Royal Mail's reported a 20% rise in revenues in the third quarter, with record parcel volumes in both the UK and internationally and an improvement in letter volumes.
The group now expects full year underlying operating profits to be "well in excess of £500m", compared to £325m reported last year.
The share rose 5.2% in early trading.
Royal Mail's third quarter results show a bumper Christmas.
Parcel volumes have boomed as consumers turned online for Black Friday and Christmas shopping. Royal Mail's premium 'Tracked' products saw sales rise 73%. Letters also staged something of a recovery - although remain down on last year. Price rises in both segments meant revenue performed even better.
But a bumper Christmas is no surprise in world where most shops are restricted to online sales and physically giving a gift to a friend or family member is essentially illegal in many cases. What is more notable in these numbers is the big upgrade in full year operating profit guidance.
The decline in high margin letter volumes earlier this year and extra costs associated with servicing the unexpected parcel demand made increased revenues as much a burden as a blessing earlier in the year. At the half year the group reported an underlying operating profit of just £37m. Christmas has been transformative.
Now the additional infrastructure is in place putting millions of extra parcels through the fixed cost base has dramatically improved parcel margins. A strong January and ongoing lockdowns suggest that trend will continue into the final quarter.
We can't help but wonder what happens to margins when the lockdown driven parcel surge dries up though. E-commerce may be the future of retail, but we are probably at a short-term high for parcel deliveries. For that reason it's good to see the group resolving some longer run problems.

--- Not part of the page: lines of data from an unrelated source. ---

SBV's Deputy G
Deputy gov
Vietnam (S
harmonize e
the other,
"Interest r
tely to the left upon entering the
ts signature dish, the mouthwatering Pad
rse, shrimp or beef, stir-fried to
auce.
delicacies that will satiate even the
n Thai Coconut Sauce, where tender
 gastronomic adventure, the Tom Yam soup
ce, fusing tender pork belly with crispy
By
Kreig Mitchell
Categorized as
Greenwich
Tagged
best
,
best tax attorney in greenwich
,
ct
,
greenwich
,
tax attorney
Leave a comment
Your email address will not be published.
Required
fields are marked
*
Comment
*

Investment in parcels infrastructure is rising - with investment of a new, fully automated parcels hub in the Midlands capable of sorting over a million parcels a day. Agreements with its unions also help soothe long running industrial tensions.
At the PLC level Royal Mail also benefits from the strength of its international business. It's the fastest growing part of the business and has managed to remain robustly profitable throughout the crisis. It's a blueprint the group would love to emulate in the UK.

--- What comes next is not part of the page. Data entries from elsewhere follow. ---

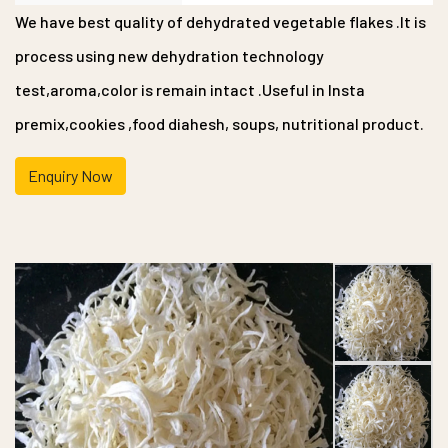
We have best quality of dehydrated vegetable flakes .It is
process using new dehydration technology
test,aroma,color is remain intact .Useful in Insta
premix,cookies ,food diahesh, soups, nutritional product.
Enquiry Now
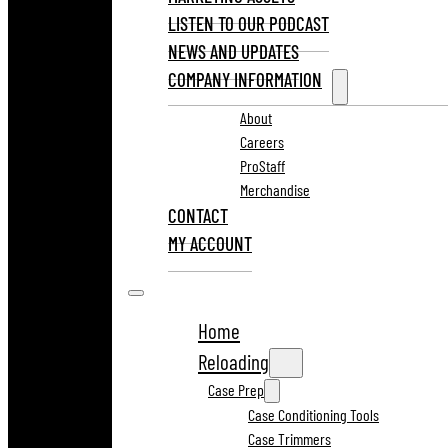
LISTEN TO OUR PODCAST
NEWS AND UPDATES
COMPANY INFORMATION
About
Careers
ProStaff
Merchandise
CONTACT
MY ACCOUNT
Home
Reloading
Case Prep
Case Conditioning Tools
Case Trimmers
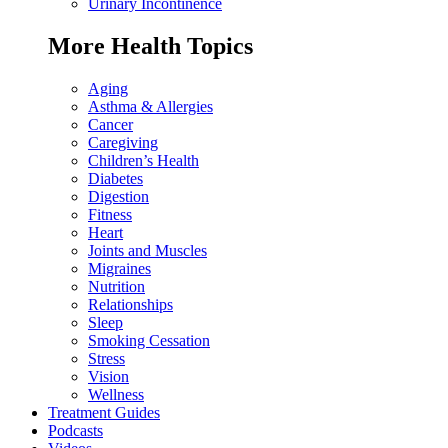
Urinary Incontinence
More Health Topics
Aging
Asthma & Allergies
Cancer
Caregiving
Children’s Health
Diabetes
Digestion
Fitness
Heart
Joints and Muscles
Migraines
Nutrition
Relationships
Sleep
Smoking Cessation
Stress
Vision
Wellness
Treatment Guides
Podcasts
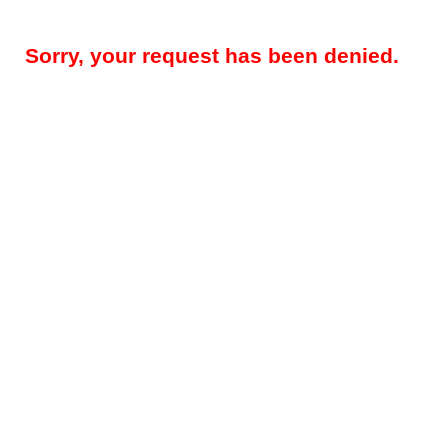
Sorry, your request has been denied.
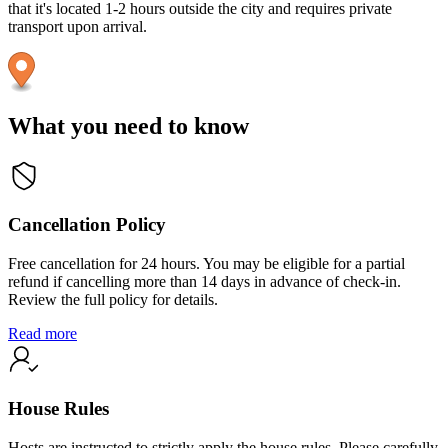
that it's located 1-2 hours outside the city and requires private
transport upon arrival.
What you need to know
Cancellation Policy
Free cancellation for 24 hours. You may be eligible for a partial
refund if cancelling more than 14 days in advance of check-in.
Review the full policy for details.
Read more
House Rules
Hosts are instructed to strictly apply the house rules. Please carefully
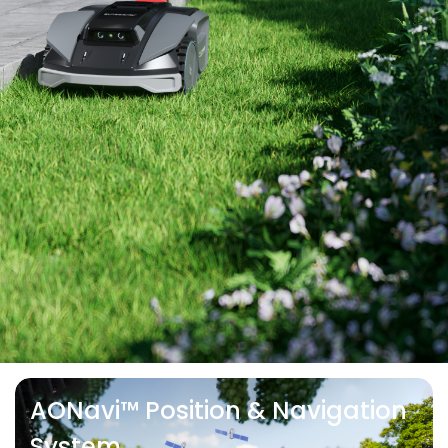
AONavi™ Position & Navigation
System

The combination of short-term uncertainty and long-term investment demands led the group to scrap its dividend this year. Management hope to get shareholder returns rolling again next year, but even with recent good news we'd expect it to be lower than what was paid in 2019. Royal Mail's balance sheet may be in relatively good shape at the moment, but with several years of heavy investment to come it won't stay that way, and keeping a bit more cash in house makes sense.

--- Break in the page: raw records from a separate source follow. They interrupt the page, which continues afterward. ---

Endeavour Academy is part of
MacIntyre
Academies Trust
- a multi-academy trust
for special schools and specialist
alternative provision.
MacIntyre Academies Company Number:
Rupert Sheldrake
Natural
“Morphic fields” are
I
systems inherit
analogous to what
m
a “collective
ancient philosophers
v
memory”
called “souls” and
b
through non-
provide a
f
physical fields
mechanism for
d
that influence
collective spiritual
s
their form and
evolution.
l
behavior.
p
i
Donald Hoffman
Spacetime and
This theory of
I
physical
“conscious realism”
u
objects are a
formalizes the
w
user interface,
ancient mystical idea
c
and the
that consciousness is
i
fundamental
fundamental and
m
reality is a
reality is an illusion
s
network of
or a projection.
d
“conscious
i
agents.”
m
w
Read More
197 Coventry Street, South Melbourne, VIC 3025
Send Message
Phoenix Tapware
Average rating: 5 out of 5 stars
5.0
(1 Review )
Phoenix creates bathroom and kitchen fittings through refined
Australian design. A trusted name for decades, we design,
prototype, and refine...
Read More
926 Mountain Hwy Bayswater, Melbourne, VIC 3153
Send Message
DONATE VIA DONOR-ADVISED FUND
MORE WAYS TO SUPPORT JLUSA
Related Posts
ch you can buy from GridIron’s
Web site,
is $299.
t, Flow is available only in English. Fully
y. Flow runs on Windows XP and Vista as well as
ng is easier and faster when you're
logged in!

It's hard to overstate the challenges Royal Mail faces. Shrinking the cost base, investing in technology and adding to international acquisitions are, in our opinion, the right answers. A strong Christmas 2020 is a good start - but still only the start.
Royal Mail key facts
- 12m forward Price/Earnings ratio: 13.5
- Average 12m forward Price/Earnings ratio since listing (2013): 12.7
- Prospective yield: 2.5%
All ratios are sourced from Refinitiv. Please remember yields are variable and not a reliable indicator of future income. Keep in mind key figures shouldn't be looked at on their own - it's important to understand the big picture.
Third Quarter Trading Update
Royal Mail (the UK business) saw revenues rise 16.5% in the quarter, reaching £6.4m in the first nine months of the year. That reflects a 43.3% increase in parcel revenues (reaching £3.8bn over the nine months) and 8.5% decline in letter revenues (to £2.6bn over the nine months). Growth in both areas has improved on the first half, with revenues growing faster than volumes on positive pricing and product mix.
GLS (Royal Mail PLC's international business) saw revenues rise 29.4%, on a 27% increase in volumes. The group has seen an improvement in the previously underperforming French, Spanish and American and increased volumes has driven margin improvement.
Full Year revenue growth is expected to be "significantly" ahead of the £380m-£580m suggested in November. Given the impact of increased demand on service quality the group is retaining around 10,000 flexible workers taken on over the peak period and keeping four temporary Parcel Sort Centres open.